In a 7-4 decision on a case heard by the entire panel of judges, the Ninth Circuit’s ruling comes during a two week period when two tragic mass shootings by people who legally purchased and carried weapons within days of committing multiple murders.
“The government may regulate, and even prohibit, in public places — including government buildings, churches, schools, and markets — the open carrying of small arms capable of being concealed, whether they are carried concealed or openly,” Judge Jay Bybee, appointed by President George W. Bush, wrote for the majority.
The decision echoes language, written by Justice Antonin Scalia in the Heller case, which expresses states that governments can limit the right to own and possess weapons.

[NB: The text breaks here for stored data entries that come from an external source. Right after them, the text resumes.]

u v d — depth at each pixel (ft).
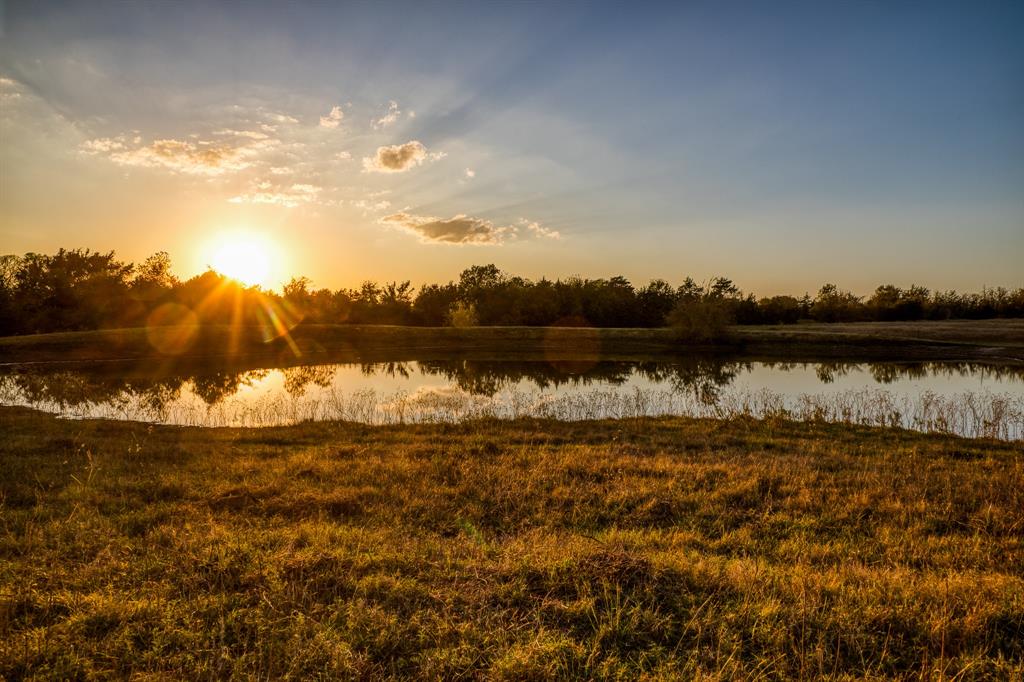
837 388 90.63
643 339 188.85
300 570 20.16
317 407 70.33
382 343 184.96
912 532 27.63
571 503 31.86
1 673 14.16
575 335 196.34
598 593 18.88
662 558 22.00
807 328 238.07
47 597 18.06
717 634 16.43
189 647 15.42
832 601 18.83
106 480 33.37
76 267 242.37
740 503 31.91
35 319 200.03
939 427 55.42
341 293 300.20
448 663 14.90
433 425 55.67
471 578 20.07
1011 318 327.47
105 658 14.92
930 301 344.69
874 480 35.40
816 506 31.24
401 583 19.27
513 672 14.48
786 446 46.14
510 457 41.47
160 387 96.12
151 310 236.63
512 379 105.91
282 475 35.73
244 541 23.21
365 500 31.17
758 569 21.11
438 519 28.96
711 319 177.27
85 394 87.25
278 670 14.44
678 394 80.43
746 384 96.48
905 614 17.54
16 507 28.89
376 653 15.38
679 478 35.68
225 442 47.98
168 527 25.18
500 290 303.48
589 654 15.51
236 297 265.34
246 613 17.22
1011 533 27.37
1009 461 41.16
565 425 55.42
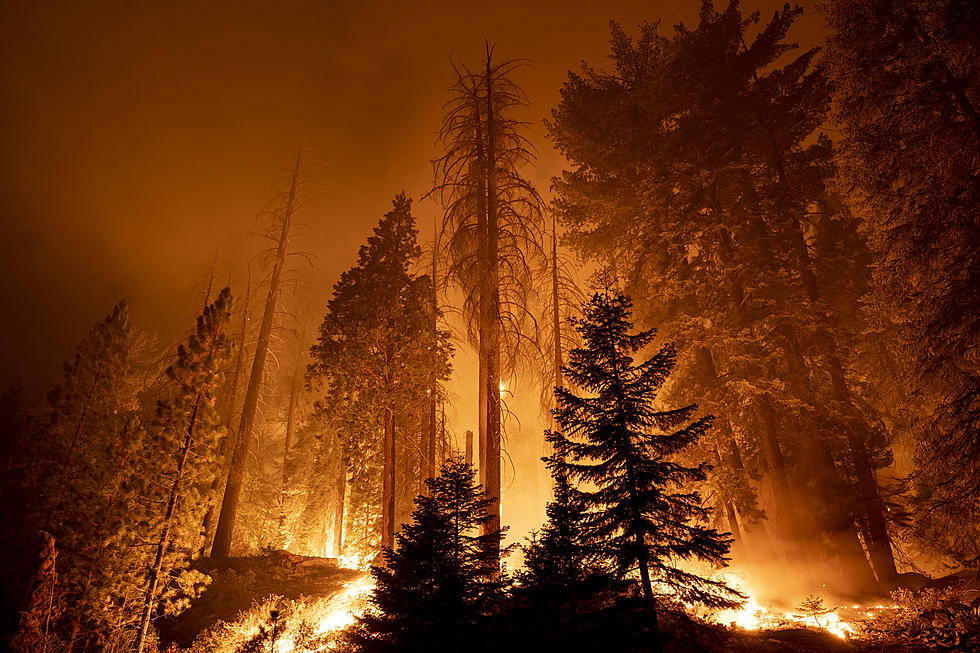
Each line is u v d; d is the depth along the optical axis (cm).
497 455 1450
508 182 1675
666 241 2041
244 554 2500
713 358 1942
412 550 844
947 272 1203
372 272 2281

“Although we do not undertake an exhaustive historical analysis today of the full scope of the Second Amendment , nothing in our opinion should be taken to cast doubt on longstanding prohibitions on the possession of firearms by felons and the mentally ill, or laws forbidding the carrying of firearms in sensitive places such as schools and government buildings, or laws imposing conditions and qualifications on the commercial sale of arms” Scalia wrote in the majority opinion in 2008.
The case arose from a challenge, supported by the National Rifle Association, to a rule on County of Hawaii law that requires people who wish to openly carry a gun be limited to individuals who are hunting or those “engaged in the protection of life and property.”